Con la mano derecha, Kenner sacó un papel y se lo tendió al joven.

—No temas —dijo, al ver el gesto de repugnancia que hacía Quax—. El C-400 es sólo nocivo si entra en el cuerpo humano en la forma que ya te he dicho.

—Me gustaría saber una cosa, señor —dijo Quax, después de haber echado un rápido vistazo al papel.

—¿Sí, Tony?

—¿Cómo sospecha usted que se produjo la enfermedad?

Kenner hizo un gesto de desánimo.

—Eso mismo quisiera saber yo también —respondió—. Empezó hace cuatro días en la mano izquierda…

—¿Notó dolor?

—En absoluto. Simplemente, insensibilidad. Me levanté una mañana y vi color gris en uno de mis dedos. De momento, no le di importancia, pero a la noche la uña y la yema empezaron a convertirse en polvo. Eso ocurrió hace cuatro días y ya me falta la mitad superior de todos los dedos. ¡Antes de un mes, si tú no lo remedias, me habré convertido en ceniza! —clamó Kenner con infinita desesperación.

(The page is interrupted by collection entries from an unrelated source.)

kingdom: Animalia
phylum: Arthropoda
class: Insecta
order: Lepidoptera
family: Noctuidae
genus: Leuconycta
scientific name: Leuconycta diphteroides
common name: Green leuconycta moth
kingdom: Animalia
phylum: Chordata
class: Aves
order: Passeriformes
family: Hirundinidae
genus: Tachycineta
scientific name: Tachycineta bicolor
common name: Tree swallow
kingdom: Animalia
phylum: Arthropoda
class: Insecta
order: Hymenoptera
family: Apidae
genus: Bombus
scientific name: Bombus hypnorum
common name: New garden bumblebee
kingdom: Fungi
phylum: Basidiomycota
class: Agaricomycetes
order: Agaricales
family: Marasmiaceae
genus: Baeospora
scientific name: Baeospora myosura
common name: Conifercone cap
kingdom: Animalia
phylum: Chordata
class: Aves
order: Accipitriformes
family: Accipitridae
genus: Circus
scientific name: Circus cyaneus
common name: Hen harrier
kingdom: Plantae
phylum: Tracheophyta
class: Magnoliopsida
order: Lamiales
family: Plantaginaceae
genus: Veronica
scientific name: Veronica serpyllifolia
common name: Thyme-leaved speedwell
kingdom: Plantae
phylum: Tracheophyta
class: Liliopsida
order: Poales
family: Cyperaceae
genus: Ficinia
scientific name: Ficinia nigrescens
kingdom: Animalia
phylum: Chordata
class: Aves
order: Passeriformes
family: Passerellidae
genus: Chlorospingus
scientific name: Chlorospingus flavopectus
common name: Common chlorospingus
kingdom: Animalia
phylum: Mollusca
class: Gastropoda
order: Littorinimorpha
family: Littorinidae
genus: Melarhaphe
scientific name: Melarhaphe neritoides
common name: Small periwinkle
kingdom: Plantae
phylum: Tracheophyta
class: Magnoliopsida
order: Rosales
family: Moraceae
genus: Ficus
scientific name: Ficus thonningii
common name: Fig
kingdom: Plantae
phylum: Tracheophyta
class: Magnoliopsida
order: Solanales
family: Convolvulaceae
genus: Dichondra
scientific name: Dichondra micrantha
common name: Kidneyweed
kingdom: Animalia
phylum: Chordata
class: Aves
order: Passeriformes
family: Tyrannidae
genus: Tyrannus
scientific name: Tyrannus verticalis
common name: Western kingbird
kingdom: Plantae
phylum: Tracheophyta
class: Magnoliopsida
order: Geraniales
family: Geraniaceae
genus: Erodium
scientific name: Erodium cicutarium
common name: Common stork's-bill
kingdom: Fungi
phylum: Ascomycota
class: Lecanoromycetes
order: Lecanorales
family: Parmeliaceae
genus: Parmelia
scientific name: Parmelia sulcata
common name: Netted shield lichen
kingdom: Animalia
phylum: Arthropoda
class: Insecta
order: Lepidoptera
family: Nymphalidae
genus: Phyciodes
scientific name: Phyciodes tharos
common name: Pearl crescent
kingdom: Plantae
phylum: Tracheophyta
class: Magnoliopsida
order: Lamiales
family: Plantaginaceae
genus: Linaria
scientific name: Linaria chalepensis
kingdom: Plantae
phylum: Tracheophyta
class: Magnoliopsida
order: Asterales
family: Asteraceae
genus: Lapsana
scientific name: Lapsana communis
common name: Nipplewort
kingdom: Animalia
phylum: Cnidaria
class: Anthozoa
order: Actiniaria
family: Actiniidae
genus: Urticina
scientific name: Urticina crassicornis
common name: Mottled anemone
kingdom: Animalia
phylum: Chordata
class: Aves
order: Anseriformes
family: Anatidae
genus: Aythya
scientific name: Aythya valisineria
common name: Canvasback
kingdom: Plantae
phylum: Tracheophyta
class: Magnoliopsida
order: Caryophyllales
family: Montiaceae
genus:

Quax procuró mantener el rostro inalterable.

Ahora sentía una viva simpatía por el hombre con quien había discutido tanto en el pasado. Bien mirado, debía a Kenner cuanto era y, dejando de lado los pecados del financiero, su deber era ayudarle con todas sus fuerzas.

Kenner lanzó un papel sobre la mesa.

—Te hará falta dinero, muchacho —dijo—. Ahí va un cheque por cinco mil libras. Rawlins, el director del Great & Miller Bank, tiene orden de facilitarte todo el dinero que precises, sin límite alguno. Pero tienes que encontrar a Daniels, ¿me entiendes? ¡Tienes que encontrarlo, Tony!

«Menudo encarguito: encontrar a un muerto», pensó el joven.

Elevó la voz:

—Señor, no puedo asegurarle nada, salvo una cosa: haré todo lo que pueda —dijo.